Collected data
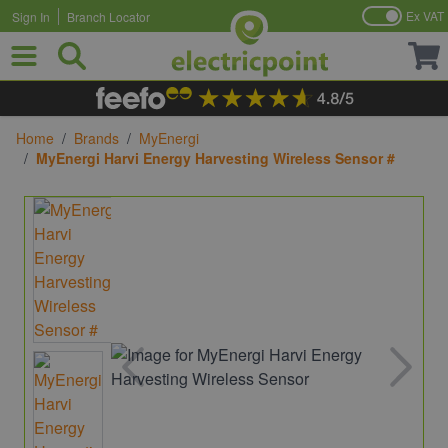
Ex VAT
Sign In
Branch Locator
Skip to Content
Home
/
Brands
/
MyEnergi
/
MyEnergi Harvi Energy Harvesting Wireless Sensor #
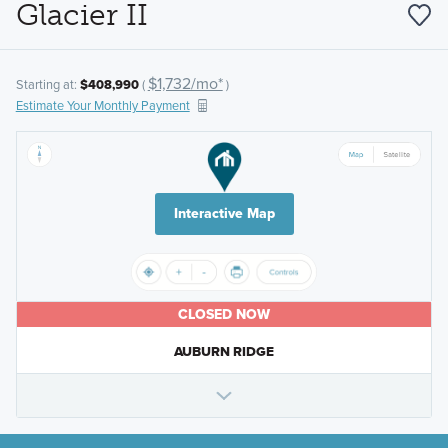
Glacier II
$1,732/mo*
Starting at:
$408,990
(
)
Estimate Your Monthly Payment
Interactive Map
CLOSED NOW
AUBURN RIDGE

What you are asked to do
Find each row that contains the string "MyEnergi" and copy every such row in full. Matching is case-sensitive.

Output of the exercise
MyEnergi
MyEnergi Harvi Energy Harvesting Wireless Sensor #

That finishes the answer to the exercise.